Sheikh was the Chairman, Senior Executive Officer and majority beneficial owner of MAS, formerly a DFSA Authorised Firm which has been in liquidation since November 2015.
DFSA decided to take action against Dr Sheikh for breaches of DFSA legislation. Dr Sheikh disputed the DFSA’s findings and referred the action to the FMT for review. The FMT is a specialist tribunal, operationally independent of the DFSA, which has its own rules of procedure. The FMT conducts a full merits review of DFSA decisions that are referred to it and determines the appropriate action for the DFSA to take.
The restitution direction is the first ever imposed on an individual, and the fine is the highest imposed on an individual. In addition, the FMT ordered Sheikh to pay $15,000 towards the DFSA’s costs.
The FMT imposed the action on Dr Sheikh because it found that he demonstrated a lack of integrity by knowingly acting dishonestly and deceptively; knowingly provided false, misleading or deceptive information to the DFSA; and knowingly caused MAS to breach the DFSA’s prudential rules.
In early 2015, Dr Sheikh’s company (MAS) was in an increasingly weak financial position, and required to report its financial position to the DFSA on a monthly basis, in particular as to whether it was maintaining its regulatory capital of $600,000;
In May and June 2015, he withdrew over $512,000 in cash from MAS’ bank account, depleting almost all of its liquid assets, and causing MAS to breach its regulatory capital requirement;
By concealing his cash withdrawals and knowingly providing false information about them within MAS, Sheikh knowingly caused MAS, via its Finance Officer, to misreport its regulatory capital position to the DFSA;
When the DFSA became aware of the true position in June 2015, it promptly suspended MAS’ licence, to protect users of financial services in the DIFC. Subsequently in 2015, MAS entered into liquidation with significant outstanding debts including unpaid employee entitlements;
In an attempt to defend his misconduct, Sheikh repeatedly, over the course of several years, provided the DFSA and the FMT with an elaborate and improbable version of events.
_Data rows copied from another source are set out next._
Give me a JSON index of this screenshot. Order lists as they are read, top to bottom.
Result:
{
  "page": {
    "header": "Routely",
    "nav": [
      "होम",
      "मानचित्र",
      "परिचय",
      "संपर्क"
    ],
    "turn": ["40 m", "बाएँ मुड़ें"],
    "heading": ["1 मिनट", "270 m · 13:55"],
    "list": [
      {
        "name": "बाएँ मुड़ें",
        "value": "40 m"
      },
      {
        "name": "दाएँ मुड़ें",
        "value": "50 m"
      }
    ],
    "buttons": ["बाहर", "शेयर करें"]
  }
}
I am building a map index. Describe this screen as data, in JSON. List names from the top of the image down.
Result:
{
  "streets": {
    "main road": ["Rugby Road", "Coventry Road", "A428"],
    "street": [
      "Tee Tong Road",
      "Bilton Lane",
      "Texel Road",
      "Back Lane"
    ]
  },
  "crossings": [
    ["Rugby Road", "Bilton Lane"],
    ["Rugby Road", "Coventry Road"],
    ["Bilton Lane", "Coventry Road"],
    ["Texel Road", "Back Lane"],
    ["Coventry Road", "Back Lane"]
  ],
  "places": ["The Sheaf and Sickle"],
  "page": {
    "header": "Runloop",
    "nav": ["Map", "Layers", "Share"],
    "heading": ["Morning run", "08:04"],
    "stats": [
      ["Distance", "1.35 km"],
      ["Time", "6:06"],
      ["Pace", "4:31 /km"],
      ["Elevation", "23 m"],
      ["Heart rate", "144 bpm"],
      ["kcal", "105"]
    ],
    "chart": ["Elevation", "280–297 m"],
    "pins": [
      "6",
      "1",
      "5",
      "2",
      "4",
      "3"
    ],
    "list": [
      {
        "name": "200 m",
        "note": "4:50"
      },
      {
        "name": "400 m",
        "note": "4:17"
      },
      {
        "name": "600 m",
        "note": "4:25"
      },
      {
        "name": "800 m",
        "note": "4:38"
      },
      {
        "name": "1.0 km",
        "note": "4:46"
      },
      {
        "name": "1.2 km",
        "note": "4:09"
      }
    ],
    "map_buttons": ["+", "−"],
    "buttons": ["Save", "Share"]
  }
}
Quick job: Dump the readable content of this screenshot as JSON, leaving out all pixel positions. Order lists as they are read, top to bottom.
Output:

This included false claims that Dr Sheikh withdrew the cash initially to pay investors as part of an investment deal, and later when the deal fell through to pay other legitimate debtors, which claims he tried to support with fabricated documents and false witness testimony.
In its decision, the FMT described Sheikh’s misconduct as a “dishonest set of steps aggravated by devious acts to try to conceal and cover up over a long period”. The FMT also found that Dr Sheikh knew full well that his withdrawals had been causing MAS to breach its regulatory capital requirement “because his story of the deal is a lie”.
The FMT refused Sheikh permission to appeal its decision to the DIFC Court. Dr Sheikh did not file an application to the DIFC Courts for permission to appeal against the FMT’s decision and, therefore, the FMT’s decision is final.